2022.04.22
こんにちは、クラウドソリューション部 カスタマーサクセスチームの坂井です。
今回は、Salesforce の標準機能シリーズから「公開グループとキュー」を紹介します。
ToDoの割り当てや、レポートの共有などで、複数のユーザを管理する時に利用します。
一見、「グループ」の方で登録できそうですが、「グループ」では、ToDoの割り当てなどを利用できません。
「公開グループ」はChatterがリリース前からあるグループです。Chatterがリリースされた後に、無印の「グループ」が使えるようになりました。
混乱すると思いますが、無印の「グループ」と「公開グループ」は別物なので、注意しましょう。
キューは直訳すると「待機行列」の意味で、一時的な割り当てユーザのいない待機状態のオブジェクトに使用します。
Web-to-リードや、Web-to-ケースなどでは、Webから見込み客やお問い合わせを取り込む時に、フォームの入力内容(見込み客の地域や、緊急度の状況)で、ユーザの割り当ての条件を設定できます。この割り当てルールに当てはまらない場合は、キューに割り当てることが多いです。
例えば、日本国内しか拠点がない企業だとして、ホームページのWebフォームに、海外の見込み客から問い合わせ(ケース)が入った時に、担当のユーザが存在しません。
その場合に一旦、お問い合わせをキューに割り当てて、マーケティングユーザやマネージャが適切なユーザに後から割り当てを変更します。
最後まで、担当が決まらない場合は、キューのままお問い合わせをクローズすることもできます。
キューに割り当てると、設定したメールアドレスにメールを配信できます。
ただし、ToDoでキューが使えるようになったのは最近なので、ToDoにキューが割り当たった時は、まだメールが配信できないようです。
ToDoをキューに割り当てる機能は、最近(Spring '20)の機能ですので今後の新機能に期待したいと思います。
ToDoは、「人」「グループ」「キュー」
| ①人 | Salesforce のユーザに割り当てる時 |
|---|---|
| ②グループ(公開グループ) | 複数のユーザに同じ共有のToDoタスクを割り当てる時 例)請求書チェック、年末調整書類提出、健康診断予約 |
| ③キュー | 担当ユーザが存在しない時 例)国内の拠点しかない企業の、海外からのお問い合わせ 担当をチーム制にしていて、固定の担当がいない取引先のタスク |

【動画内容】 (8分半程度 ※音声が流れます)
ToDoの割り当て先
公開グループ
公開グループの注意点
キュー
代理ToDoとはリストの名前です。ToDoのコンポーネントなどで使われて、チームメンバーの未完了のToDoのリストをチームのマネージャなどが確認できます。
必要に応じて、マネージャはToDoの割り当て先を変更したり、フォローアップToDoができます。
だだし、上位ロールのユーザが下位ロールのユーザに対して委任した場合のみ、代理ToDoとして判定されますので、注意が必要です。

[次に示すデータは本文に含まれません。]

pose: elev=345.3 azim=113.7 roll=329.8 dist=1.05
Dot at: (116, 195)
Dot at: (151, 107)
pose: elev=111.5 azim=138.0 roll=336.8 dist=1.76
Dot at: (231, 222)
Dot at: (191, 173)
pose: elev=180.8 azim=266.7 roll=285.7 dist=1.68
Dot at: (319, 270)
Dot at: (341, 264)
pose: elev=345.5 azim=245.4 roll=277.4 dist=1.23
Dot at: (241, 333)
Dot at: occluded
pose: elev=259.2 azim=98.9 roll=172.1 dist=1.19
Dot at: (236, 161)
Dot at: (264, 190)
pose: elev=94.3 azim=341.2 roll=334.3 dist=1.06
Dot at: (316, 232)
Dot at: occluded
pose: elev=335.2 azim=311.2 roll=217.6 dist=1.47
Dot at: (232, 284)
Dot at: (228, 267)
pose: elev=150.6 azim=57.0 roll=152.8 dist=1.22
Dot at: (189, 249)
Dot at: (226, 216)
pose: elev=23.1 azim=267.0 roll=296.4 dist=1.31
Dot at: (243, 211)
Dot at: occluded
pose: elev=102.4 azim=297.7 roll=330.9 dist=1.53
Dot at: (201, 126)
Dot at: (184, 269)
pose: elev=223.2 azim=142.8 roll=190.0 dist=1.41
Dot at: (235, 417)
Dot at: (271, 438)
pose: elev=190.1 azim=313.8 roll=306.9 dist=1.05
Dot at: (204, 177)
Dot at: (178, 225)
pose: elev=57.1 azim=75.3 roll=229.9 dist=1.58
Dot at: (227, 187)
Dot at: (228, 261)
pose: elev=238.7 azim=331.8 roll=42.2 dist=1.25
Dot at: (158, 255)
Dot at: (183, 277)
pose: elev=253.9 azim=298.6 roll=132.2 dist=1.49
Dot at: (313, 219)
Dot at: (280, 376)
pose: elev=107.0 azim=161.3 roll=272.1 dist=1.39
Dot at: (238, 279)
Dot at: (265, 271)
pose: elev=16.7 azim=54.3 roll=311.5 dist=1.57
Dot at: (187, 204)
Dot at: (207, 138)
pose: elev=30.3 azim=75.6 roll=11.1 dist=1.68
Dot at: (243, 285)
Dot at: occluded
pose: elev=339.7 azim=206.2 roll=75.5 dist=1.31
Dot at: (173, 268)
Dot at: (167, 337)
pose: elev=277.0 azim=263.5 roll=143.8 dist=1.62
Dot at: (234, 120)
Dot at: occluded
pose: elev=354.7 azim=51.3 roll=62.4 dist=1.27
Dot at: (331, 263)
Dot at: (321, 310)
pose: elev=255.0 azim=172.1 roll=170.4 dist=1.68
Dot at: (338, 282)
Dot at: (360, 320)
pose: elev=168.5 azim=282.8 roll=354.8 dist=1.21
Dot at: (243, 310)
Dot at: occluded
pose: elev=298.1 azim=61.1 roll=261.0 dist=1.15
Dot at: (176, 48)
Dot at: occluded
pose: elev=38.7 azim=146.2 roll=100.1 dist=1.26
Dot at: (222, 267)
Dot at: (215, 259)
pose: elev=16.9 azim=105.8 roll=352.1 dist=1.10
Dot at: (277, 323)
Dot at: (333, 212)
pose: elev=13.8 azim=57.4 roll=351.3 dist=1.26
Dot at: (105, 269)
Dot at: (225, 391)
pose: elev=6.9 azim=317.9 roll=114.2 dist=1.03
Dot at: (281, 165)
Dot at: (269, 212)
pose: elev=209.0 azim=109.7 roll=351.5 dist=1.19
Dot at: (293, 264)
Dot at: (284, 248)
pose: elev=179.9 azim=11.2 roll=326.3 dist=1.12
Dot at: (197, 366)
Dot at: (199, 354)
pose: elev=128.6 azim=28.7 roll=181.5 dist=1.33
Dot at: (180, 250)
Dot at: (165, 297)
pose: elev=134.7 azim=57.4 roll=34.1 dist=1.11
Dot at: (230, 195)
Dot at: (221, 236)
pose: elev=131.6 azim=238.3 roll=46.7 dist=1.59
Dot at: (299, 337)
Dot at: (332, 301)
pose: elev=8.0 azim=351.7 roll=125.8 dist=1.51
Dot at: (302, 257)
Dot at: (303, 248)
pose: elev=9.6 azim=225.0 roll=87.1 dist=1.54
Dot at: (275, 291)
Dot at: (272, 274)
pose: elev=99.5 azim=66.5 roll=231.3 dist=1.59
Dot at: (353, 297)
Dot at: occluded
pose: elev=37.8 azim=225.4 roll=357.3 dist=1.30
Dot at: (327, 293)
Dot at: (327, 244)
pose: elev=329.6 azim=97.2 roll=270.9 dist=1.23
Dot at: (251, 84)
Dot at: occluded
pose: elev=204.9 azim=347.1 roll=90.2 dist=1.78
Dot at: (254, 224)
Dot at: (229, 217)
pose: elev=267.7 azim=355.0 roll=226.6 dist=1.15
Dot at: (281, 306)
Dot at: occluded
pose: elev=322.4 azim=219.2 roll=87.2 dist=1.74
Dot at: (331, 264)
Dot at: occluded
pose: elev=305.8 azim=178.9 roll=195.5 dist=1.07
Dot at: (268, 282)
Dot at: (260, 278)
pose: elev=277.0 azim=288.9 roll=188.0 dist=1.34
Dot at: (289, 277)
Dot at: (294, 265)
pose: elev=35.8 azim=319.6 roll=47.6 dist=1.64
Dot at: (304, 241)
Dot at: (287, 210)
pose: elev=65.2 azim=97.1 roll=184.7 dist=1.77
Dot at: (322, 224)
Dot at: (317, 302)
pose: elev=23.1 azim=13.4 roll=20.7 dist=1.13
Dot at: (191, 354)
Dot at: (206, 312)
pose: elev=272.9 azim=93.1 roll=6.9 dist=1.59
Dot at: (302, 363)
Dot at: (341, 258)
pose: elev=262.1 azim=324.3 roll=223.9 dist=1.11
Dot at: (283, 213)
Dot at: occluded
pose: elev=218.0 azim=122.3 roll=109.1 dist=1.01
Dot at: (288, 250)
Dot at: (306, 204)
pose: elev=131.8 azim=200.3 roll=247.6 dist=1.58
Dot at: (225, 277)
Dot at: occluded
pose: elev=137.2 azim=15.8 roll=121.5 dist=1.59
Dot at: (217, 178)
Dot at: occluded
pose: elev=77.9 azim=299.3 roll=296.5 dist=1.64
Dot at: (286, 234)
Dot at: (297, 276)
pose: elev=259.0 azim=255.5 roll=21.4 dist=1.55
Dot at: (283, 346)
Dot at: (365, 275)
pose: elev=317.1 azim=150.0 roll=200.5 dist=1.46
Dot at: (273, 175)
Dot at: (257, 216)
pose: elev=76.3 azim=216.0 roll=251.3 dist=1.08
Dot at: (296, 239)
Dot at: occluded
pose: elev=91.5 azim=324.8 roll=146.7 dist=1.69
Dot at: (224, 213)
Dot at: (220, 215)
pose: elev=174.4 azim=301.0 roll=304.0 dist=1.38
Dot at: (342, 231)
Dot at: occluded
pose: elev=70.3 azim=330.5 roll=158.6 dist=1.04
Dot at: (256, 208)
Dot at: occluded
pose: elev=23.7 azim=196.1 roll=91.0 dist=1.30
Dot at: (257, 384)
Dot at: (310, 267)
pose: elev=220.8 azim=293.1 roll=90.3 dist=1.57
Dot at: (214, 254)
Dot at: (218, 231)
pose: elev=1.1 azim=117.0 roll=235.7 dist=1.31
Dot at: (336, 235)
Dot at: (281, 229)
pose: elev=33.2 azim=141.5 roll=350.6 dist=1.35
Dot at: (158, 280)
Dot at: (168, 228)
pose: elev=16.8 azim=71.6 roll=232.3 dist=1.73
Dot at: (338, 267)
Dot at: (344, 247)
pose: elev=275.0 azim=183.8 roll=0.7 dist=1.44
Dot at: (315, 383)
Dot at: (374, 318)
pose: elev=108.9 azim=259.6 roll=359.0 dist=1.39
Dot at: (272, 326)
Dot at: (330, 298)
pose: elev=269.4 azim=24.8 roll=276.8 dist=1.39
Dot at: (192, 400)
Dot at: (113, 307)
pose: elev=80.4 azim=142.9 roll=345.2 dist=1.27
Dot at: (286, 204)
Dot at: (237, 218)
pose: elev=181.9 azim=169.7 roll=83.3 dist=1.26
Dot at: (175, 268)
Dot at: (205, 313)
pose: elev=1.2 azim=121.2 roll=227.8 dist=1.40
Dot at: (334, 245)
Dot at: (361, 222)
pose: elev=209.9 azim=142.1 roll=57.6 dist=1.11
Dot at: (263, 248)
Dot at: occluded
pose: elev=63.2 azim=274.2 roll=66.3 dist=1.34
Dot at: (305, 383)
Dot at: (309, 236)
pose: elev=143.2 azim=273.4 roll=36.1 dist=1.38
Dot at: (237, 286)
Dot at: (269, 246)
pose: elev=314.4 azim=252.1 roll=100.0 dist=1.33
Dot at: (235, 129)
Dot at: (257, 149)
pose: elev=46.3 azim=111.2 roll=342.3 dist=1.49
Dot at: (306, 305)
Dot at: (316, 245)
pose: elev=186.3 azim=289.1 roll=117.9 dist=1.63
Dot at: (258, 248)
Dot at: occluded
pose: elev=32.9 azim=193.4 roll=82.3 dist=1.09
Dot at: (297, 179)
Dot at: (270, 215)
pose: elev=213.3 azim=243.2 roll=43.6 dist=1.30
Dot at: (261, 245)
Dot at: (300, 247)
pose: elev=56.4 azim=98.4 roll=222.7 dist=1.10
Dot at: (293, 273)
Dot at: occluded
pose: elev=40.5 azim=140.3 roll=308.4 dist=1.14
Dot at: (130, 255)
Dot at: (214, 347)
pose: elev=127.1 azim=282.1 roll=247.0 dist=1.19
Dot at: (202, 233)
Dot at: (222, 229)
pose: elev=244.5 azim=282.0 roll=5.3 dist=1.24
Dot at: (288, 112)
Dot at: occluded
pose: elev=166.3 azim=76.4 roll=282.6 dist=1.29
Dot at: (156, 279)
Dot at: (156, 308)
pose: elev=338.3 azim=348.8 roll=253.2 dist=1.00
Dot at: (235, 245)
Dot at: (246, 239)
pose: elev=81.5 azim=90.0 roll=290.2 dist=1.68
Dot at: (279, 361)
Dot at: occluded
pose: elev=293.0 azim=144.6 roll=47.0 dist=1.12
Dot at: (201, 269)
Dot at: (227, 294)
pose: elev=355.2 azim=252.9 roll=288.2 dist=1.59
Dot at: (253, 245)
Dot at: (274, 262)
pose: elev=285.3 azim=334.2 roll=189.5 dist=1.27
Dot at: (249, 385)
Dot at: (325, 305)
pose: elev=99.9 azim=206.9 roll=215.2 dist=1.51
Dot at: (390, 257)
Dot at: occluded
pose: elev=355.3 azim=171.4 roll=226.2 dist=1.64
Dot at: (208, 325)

代理ToDoと組み合わせて使う機能で、他のメンバーの未完了のToDoがある場合に、同じToDoをコピーした他のメンバーに割り当てる機能です。
ただし、コピー元のToDoとコピー先のToDoにリレーショーンは発生しませんので、要注意です。
例えば、親レコードのToDoをクローズ(完了)にすると、連動して子レコードのToDoもクローズになるわけではありません。
公開グループで、複数のメンバーにToDoを割り当てた場合も、ToDoが複数コピーされるだけで、ToDo間のリレーションは発生しませんので、考え方は同じです。
使えるライセンスは限定されますが、ケースであれば1つのタスクを全員で共有や管理ができます。
またケースでは、割り当て先を自動化したり、しばらくフェーズを更新しないと別の担当者に割り当てるエスカレーションルールや、Webフォームやメールとの連動ができます。
ToDoは、プラットフォームライセンスがメインになるので、ケースと違い、使える機能は限られています。
マネージャは状況に応じて、ToDoの割り当て先を変更したり、フォローアップToDoを作成して、メンバーのタスク状況を管理できます。

今回の内容をまとめると、下記のような図になります。

今までキューは、リードやケースしか利用できなくて、最近、ToDoもキューが利用できるようになっているので、知らない方も多いと思います。
ToDoのキューは、個人的には需要の高い機能で、チームでタスク管理をする時に便利な機能だと思いますので、ぜひToDoを活用して頂けると幸いです。